マンションの購入時にしばしば耳にする言葉だ。管理の水準が建物の寿命を左右するためだが、実際には管理会社任せの例が多く、各地でトラブルが発生している。「うちの管理会社は大丈夫なはず」という気の緩みが落とし穴になる。

第二部ではマンションの管理を巡るリスクを追う。


如何でしたでしょうか?

「うちのマンションは大丈夫だろう・・・」とお感じになった方も多いのではないかと思いますが、その根拠は何でしょう?

管理会社が大手だから?

管理組合の誰かが、きっとちゃんとしてくれているから?

いくら会社が大手でも、倒産するときは倒産します。

また、マンション管理にあまり詳しく無い人ほど「管理組合には立派な人が役員になっているのできっと大丈夫」と思いがちですが、意外とそうではありません。

理事の中には仕事柄、数字や法律に詳しい人や、施工関係の人のいらっしゃるでしょう。確かに個々の分野ではプロかもしれませんが、「マンション管理」という分野ではほとんどの皆さんが素人です。


会社が倒産することを事前に察知することは非常に困難です。

取引をしている会社ですら察知できずに不渡り手形をつかまされたりするのですから、マンションの管理組合がそれ以上の対応を行うことなど不可能に近いでしょう。
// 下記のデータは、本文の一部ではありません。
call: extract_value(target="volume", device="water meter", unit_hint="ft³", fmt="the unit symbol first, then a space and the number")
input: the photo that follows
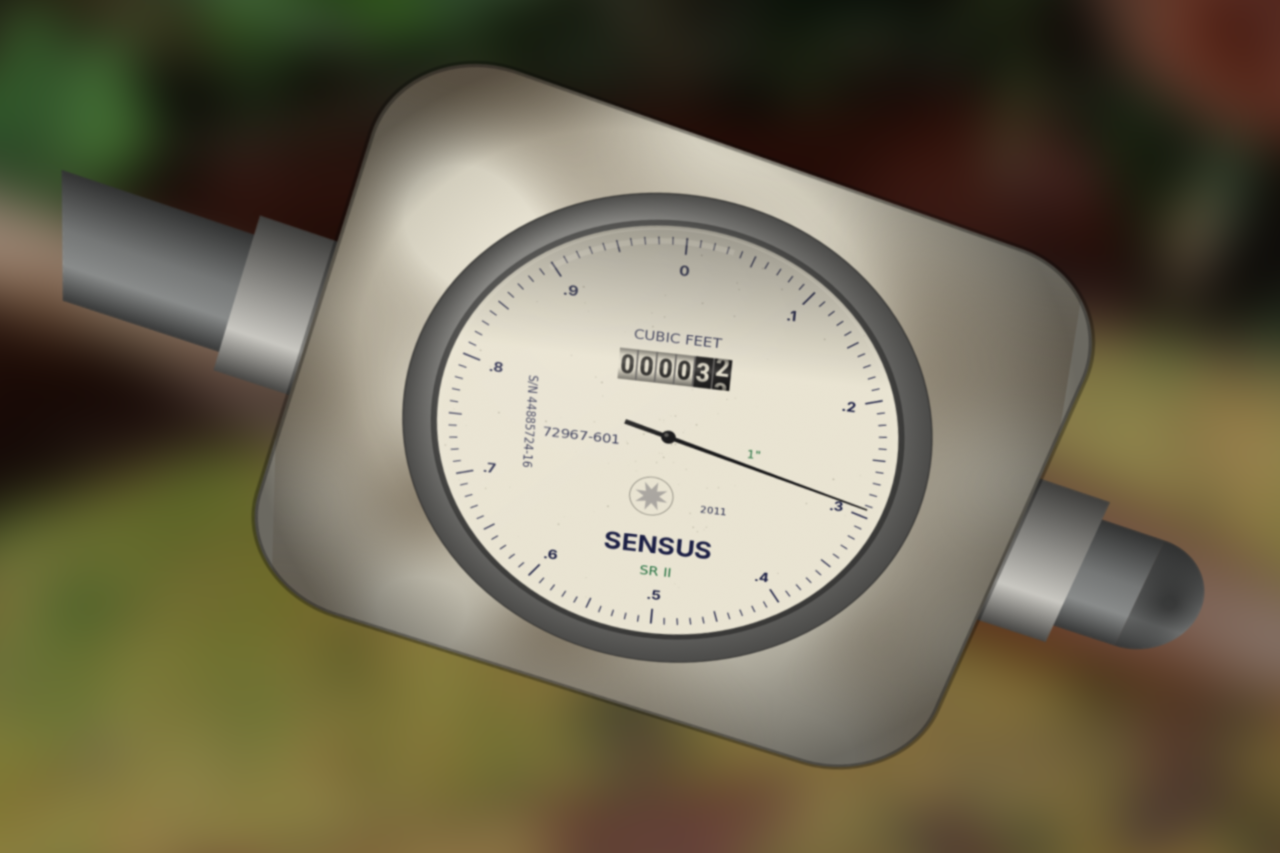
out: ft³ 32.29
ところで倒産というのは具体的にどのようなことを言うのでしょうか?

一般的には「企業経営が行き詰まり、弁済しなければならない債務が弁済できなくなった状態」と定義されます。

しかし、赤字続きでも倒産しない会社はたくさんありますし、一方で利益が出ているのに倒産する会社もあります。

倒産の形を大きく2つにわけると、

①2回目の手形不渡りを出し、銀行取引停止となったとき

②民事再生法などの申請を行ったとき

です。

会社というものはいくら赤字であっても、支払いが滞らない限り倒産はしません。スポンサーがじゃんじゃんとお金をつぎ込めば、いつまでも潰れないのです。

一方、黒字経営の会社であっても、付け払いが多すぎて資金繰りが滞ってしまい、不渡りを2回出してしまうと銀行取引が停止となってしまいます。これは会社にとって「社会的信用が無くなった」ことを意味し、 「死亡宣告」と同様の効果となります。

よくニュースで「事実上の倒産しました」というのはこのような場合を言います。

このように倒産の情報を事前に察知することは非常に困難なので、管理組合としては

管理会社が倒産した場合のリスクを徹底的に排除する

ことに関して、常に注意を払うことが求められるでしょう。